ST. AUGUSTINE, Fla. — You may not know her name, but a woman in a very famous photograph has died at age 73.
Mimi Jones is the woman seen in the 1964 photograph, in which a St. Augustine hotel manager poured acid into the pool.
Jones died over the weekend.
Historian David Nolan had met Jones.
"She was one of the great foot soldiers of the Civil Rights Movement, not just for what she did in St. Augustine," he said. "She came out of Albany, Ga., which was one of the great campaigns Dr. King took part in. She was part of what he called his 'non-violent army.'"
Nolan said when the idea emerged for a civil rights demonstration at the whites-only pool at the Monson Motor Lodge in St. Augustine in 1964, the organizers needed people who could swim.
"And so a group of people – including Mimi Jones and her sister – came down from Albany, Ga.," Nolan said. "They were the people who went and jumped in the pool. And from that point history was made. The manager of the hotel redefined southern hospitality by grabbing that acid and pouring it into the pool. Mimi said it was terrifying to her."

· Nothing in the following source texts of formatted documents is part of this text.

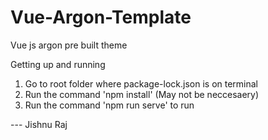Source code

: # Vue-Argon-Template
Vue js argon  pre built theme 

Getting up and running

1) Go to root folder where package-lock.json is on terminal
2) Run the command 'npm install' (May not be neccesaery)
3) Run the command 'npm run serve' to run

--- Jishnu Raj
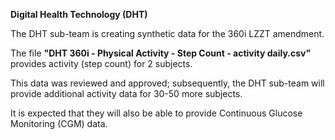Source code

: **Digital Health Technology (DHT)**

The DHT sub-team is creating synthetic data for the 360i LZZT amendment.

The file **"DHT 360i - Physical Activity - Step Count - activity daily.csv"** provides activity (step count) for 2 subjects.

This data was reviewed and approved; subsequently, the DHT sub-team will provide additional activity data for 30-50 more subjects.

It is expected that they will also be able to provide Continuous Glucose Monitoring (CGM) data.
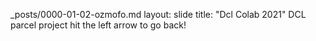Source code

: _posts/0000-01-02-ozmofo.md
layout: slide
title: "Dcl Colab 2021"
DCL parcel project
hit the left arrow to go back!
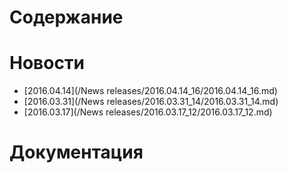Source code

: # Содержание
# Новости
  * [2016.04.14](/News releases/2016.04.14_16/2016.04.14_16.md)
  * [2016.03.31](/News releases/2016.03.31_14/2016.03.31_14.md)
  * [2016.03.17](/News releases/2016.03.17_12/2016.03.17_12.md)

# Документация
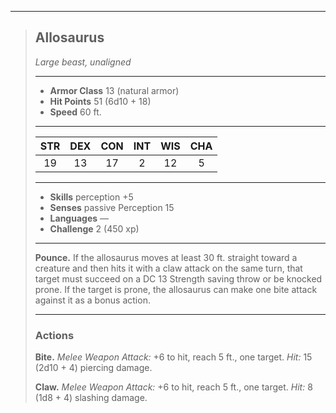 ***
> ## Allosaurus
> *Large beast, unaligned*
> 
> ***
> 
> - **Armor Class** 13 (natural armor)
> - **Hit Points** 51 (6d10 + 18)
> - **Speed** 60 ft.
> 
> ***
> 
> |STR|DEX|CON|INT|WIS|CHA|
> |:---:|:---:|:---:|:---:|:---:|:---:|
> |19|13|17|2|12|5|
> 
> ***
> 
> - **Skills** perception +5
> - **Senses** passive Perception 15
> - **Languages** —
> - **Challenge** 2 (450 xp)
> 
> ***
> 
> **Pounce.** If the allosaurus moves at least 30 ft. straight toward a creature and then hits it with a claw attack on the same turn, that target must succeed on a DC 13 Strength saving throw or be knocked prone. If the target is prone, the allosaurus can make one bite attack against it as a bonus action.
> 
> ***
> 
> ### Actions
> **Bite.** *Melee Weapon Attack:* +6 to hit, reach 5 ft., one target. *Hit:* 15 (2d10 + 4) piercing damage.
> 
> **Claw.** *Melee Weapon Attack:* +6 to hit, reach 5 ft., one target. *Hit:* 8 (1d8 + 4) slashing damage.
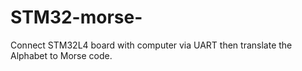 # STM32-morse-
Connect STM32L4 board with computer via UART then translate the Alphabet to Morse code.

He continued, "But the photograph of that, was the most famous photograph ever taken in St. Augustine. And that picture ran on the front page of the Washington D.C. newspaper the day the senate went to vote on passing the Civil Rights Act of 1964, so if there were any wavering votes at all, they just had to look at that horrible picture in the paper and say, 'This is not the America we want. We must pass that law!'”
Indeed, the Civil Rights Act of 1964 was passed, outlawing discrimination in public places.
"So Mimi Jones, as still a teenager, had this incredible encounter with American history," Nolan said. "Long after she had left Albany and St. Augustine and left the south, she was a well-known community leader, who shared her story, teaching younger generations that there are things you can do that will change the situation for the better. I think that’s her great gift to us."
Mimi Jones died at her home in Massachusetts.